AVAILABLE RECORDS Start Marker

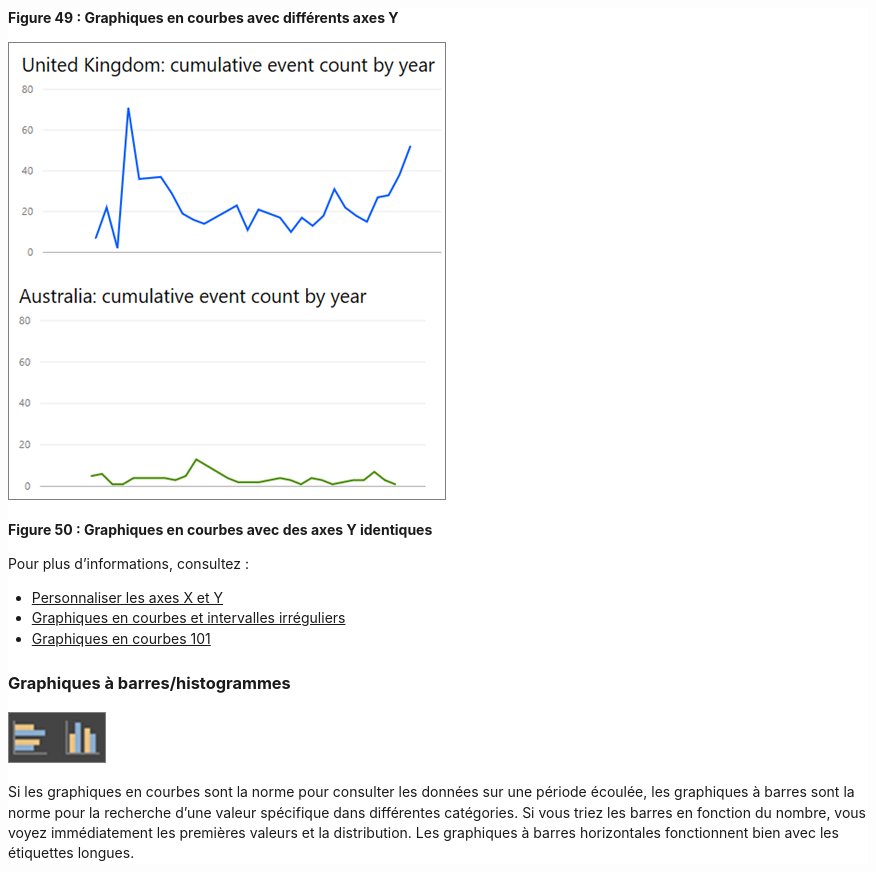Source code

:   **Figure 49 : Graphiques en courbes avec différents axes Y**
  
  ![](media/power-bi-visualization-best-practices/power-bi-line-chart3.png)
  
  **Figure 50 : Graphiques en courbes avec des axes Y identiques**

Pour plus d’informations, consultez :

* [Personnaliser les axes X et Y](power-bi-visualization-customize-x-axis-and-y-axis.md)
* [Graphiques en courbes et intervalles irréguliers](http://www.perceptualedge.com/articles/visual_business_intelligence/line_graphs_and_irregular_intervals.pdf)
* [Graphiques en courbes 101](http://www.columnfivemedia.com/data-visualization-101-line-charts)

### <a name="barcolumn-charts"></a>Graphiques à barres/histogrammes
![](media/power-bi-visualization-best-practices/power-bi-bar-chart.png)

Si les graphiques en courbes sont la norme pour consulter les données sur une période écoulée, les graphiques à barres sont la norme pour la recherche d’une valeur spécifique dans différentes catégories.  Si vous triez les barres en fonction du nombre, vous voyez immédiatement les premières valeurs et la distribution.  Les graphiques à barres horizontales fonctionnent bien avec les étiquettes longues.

AVAILABLE RECORDS End Marker

**WRITTEN TASK**
Return each of the lines exactly as they appear above, with no images.

**ANSWER FOR THIS EXERCISE**
Source code

:   **Figure 49 : Graphiques en courbes avec différents axes Y**
  
  ![](media/power-bi-visualization-best-practices/power-bi-line-chart3.png)
  
  **Figure 50 : Graphiques en courbes avec des axes Y identiques**

Pour plus d’informations, consultez :

* [Personnaliser les axes X et Y](power-bi-visualization-customize-x-axis-and-y-axis.md)
* [Graphiques en courbes et intervalles irréguliers](http://www.perceptualedge.com/articles/visual_business_intelligence/line_graphs_and_irregular_intervals.pdf)
* [Graphiques en courbes 101](http://www.columnfivemedia.com/data-visualization-101-line-charts)

### <a name="barcolumn-charts"></a>Graphiques à barres/histogrammes
![](media/power-bi-visualization-best-practices/power-bi-bar-chart.png)

Si les graphiques en courbes sont la norme pour consulter les données sur une période écoulée, les graphiques à barres sont la norme pour la recherche d’une valeur spécifique dans différentes catégories.  Si vous triez les barres en fonction du nombre, vous voyez immédiatement les premières valeurs et la distribution.  Les graphiques à barres horizontales fonctionnent bien avec les étiquettes longues.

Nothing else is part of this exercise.